Barentzymes
- Industry: Biotechnology
- Founded: 2013
- Founder: Jan Buch Andersen, Sigurd Aase
- Headquarters: Tromsø, Norway
- Number of locations: 2
- Area served: Worldwide
- Key people: Jan Buch Andersen, Sigurd Aase, Lene Lange
- Products: Industrial enzymes
- Owner: Jan Buch Andersen
- Number of employees: 15
- Website: www.barentzymes.com

= Barentzymes =

Norwegian biotechnology company

Barentzymes AS is a biotechnology company founded in 2013 and headquartered in Tromsø, Northern Norway.

==Structure==
The company was established in December 2013 by Jan B. Andersen, former CEO of ArcticZymes AS, together with Sigurd Aase, a private Norwegian investor. Headquarters and a wetlab are located in Tromsø with 9 employees. Bioinformatics and business development with 6 employees are situated in Copenhagen, Denmark. The in silico team have been recruited from the Center for Biological Sequence Analysis, DTU, and The Bioinstitute at Aalborg University, Campus Copenhagen.

==Operations==
Barentzymes brings to the market new enzymes for industrial biotechnology application, initially with a focus on bio-degradation of biological resources for food and non-food applications. The company was selected for a visit by the Ministry of Trade and Industry (Norway) in recognition of its work in the field of biotechnology. Barentzymes is focused on the development of new original enzymes from the genetic resources of the Barents Sea.
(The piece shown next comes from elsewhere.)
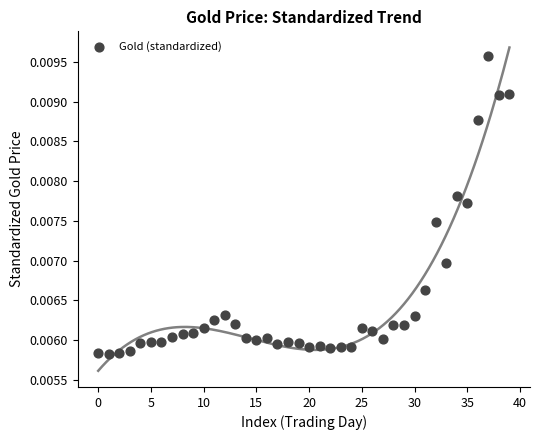

How many data points are displayed?

40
Barentzymes uses a bioinformatic approach known as Peptide Pattern Recognition principle (PPR) to discover new β-glucosidases from Mucor circinelloides. Barentzymes have in its team experts who have developed a new advanced discovery platform that allows to profile new enzyme's properties already at the sequence level. This ability to predict properties of an enzyme on an in silico level makes it possible for Barentzymes to reduce time and costs from the moment of the development of an enzyme to the testing of an enzyme for customer's specific applications. Barentzymes work with specific needs of a customer and produce tailored solutions that solve a customer's particular problem.

The company is a part of cluster active in the region of Northern Norway that aims at bringing together public institutions and industry representatives in an effort to research and commercialize the biodiversity of Barents Sea.

==Current status==
The funding of the company was stopped on a short notice, and its operations were finished in mid 2015.